EXCERPT PROVIDED

I arrived at the robing room, which, joy of joys, boasts one’s own locker, to seasonal greetings from my fellow Silks – beginning with the prosecutor, Andrew Apple. He is the most difficult of opponents with all the features that send Defence barristers into despair – genuinely pleased to see everyone, fair-minded and funny with the manner of a fellow football player at school about to board the team bus for an away fixture somewhere. He fails entirely to realise the cruelty of being nice to the opposition: preventing anger rising from a tart remark or adrenalin flowing when it is proposed to place hideously unfair evidence before the jury.
Upstairs, in the Bar Mess, I saw the others. Co-defending in a Murder trial is always complicated. On the one hand you are ‘all for one and one for all’ against the judge and your opponent, the officer in the case and the evidence; but, on the other, there are subtle cracks that tend to appear as the ship sinks lower in the water and the lifeboat places look more restricted. Of course, no-one likes to be the first to use the words ‘cut-throat’ about his or her defence – at least, not to begin with. It would be rather like popping into a mediaeval tavern feeling a bit dicky and saying: ‘anyone know what the early symptoms of the Black Death are?’
I wandered over and recognised the faces. In particular, one distinguished Circuit Silk was engaged in heated discussion with Carol Impton QC – she who could give you both barrels at close quarters without losing her rather infectious smile. The other two, Barry Legworth and Connor O’Driscoll, were also speaking loudly which was unusual, at least before having eaten a substantial breakfast, which was the one thing the court did rather well.

ACTION ITEM
Output the full excerpt about a barrister arriving at court for a murder trial, word for word. The data that follows is separate material and has no connection to the excerpt.

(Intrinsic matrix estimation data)
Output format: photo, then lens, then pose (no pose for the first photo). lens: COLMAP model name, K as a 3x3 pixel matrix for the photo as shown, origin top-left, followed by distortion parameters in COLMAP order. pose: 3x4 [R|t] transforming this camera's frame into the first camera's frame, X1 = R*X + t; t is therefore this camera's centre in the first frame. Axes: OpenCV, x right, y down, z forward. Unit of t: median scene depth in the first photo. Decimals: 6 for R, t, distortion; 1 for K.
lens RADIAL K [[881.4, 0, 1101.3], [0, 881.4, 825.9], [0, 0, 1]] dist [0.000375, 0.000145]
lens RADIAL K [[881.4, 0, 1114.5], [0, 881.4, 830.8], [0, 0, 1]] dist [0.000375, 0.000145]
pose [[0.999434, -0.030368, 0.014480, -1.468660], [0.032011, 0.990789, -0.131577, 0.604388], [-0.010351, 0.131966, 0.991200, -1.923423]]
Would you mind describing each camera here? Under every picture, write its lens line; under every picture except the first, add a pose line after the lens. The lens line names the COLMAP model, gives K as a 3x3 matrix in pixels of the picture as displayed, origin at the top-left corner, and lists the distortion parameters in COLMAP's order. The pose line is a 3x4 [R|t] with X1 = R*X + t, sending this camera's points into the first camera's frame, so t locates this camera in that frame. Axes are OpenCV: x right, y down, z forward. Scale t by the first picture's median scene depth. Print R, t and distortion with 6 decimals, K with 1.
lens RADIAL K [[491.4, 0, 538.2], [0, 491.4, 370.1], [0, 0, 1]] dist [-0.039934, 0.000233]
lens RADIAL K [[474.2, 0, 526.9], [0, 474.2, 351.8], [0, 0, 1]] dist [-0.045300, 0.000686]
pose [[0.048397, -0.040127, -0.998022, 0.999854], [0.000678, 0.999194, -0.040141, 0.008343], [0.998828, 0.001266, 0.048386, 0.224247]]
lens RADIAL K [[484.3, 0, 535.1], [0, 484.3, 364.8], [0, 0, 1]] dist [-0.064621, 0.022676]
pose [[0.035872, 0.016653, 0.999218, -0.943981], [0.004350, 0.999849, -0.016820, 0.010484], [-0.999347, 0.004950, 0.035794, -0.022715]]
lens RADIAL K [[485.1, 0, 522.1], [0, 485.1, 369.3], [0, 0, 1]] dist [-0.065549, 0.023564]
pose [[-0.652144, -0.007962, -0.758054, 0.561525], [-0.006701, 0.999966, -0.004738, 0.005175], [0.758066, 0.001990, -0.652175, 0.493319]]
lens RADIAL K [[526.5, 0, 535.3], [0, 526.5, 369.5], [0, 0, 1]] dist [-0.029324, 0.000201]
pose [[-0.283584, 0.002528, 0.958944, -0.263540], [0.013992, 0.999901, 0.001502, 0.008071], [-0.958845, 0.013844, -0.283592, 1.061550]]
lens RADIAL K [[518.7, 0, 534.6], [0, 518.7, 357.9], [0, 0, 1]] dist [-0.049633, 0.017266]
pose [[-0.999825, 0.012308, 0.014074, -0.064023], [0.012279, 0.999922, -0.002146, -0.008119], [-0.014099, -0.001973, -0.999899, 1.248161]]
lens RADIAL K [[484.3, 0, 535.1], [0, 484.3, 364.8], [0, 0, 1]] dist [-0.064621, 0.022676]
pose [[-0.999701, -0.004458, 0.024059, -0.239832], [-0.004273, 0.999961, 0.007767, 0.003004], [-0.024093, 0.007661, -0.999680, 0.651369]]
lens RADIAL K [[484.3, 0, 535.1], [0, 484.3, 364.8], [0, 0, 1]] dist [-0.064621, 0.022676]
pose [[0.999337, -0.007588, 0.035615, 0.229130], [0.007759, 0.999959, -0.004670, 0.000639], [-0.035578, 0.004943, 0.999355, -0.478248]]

ANSWER TO THE EXERCISE
I arrived at the robing room, which, joy of joys, boasts one’s own locker, to seasonal greetings from my fellow Silks – beginning with the prosecutor, Andrew Apple. He is the most difficult of opponents with all the features that send Defence barristers into despair – genuinely pleased to see everyone, fair-minded and funny with the manner of a fellow football player at school about to board the team bus for an away fixture somewhere. He fails entirely to realise the cruelty of being nice to the opposition: preventing anger rising from a tart remark or adrenalin flowing when it is proposed to place hideously unfair evidence before the jury.
Upstairs, in the Bar Mess, I saw the others. Co-defending in a Murder trial is always complicated. On the one hand you are ‘all for one and one for all’ against the judge and your opponent, the officer in the case and the evidence; but, on the other, there are subtle cracks that tend to appear as the ship sinks lower in the water and the lifeboat places look more restricted. Of course, no-one likes to be the first to use the words ‘cut-throat’ about his or her defence – at least, not to begin with. It would be rather like popping into a mediaeval tavern feeling a bit dicky and saying: ‘anyone know what the early symptoms of the Black Death are?’
I wandered over and recognised the faces. In particular, one distinguished Circuit Silk was engaged in heated discussion with Carol Impton QC – she who could give you both barrels at close quarters without losing her rather infectious smile. The other two, Barry Legworth and Connor O’Driscoll, were also speaking loudly which was unusual, at least before having eaten a substantial breakfast, which was the one thing the court did rather well.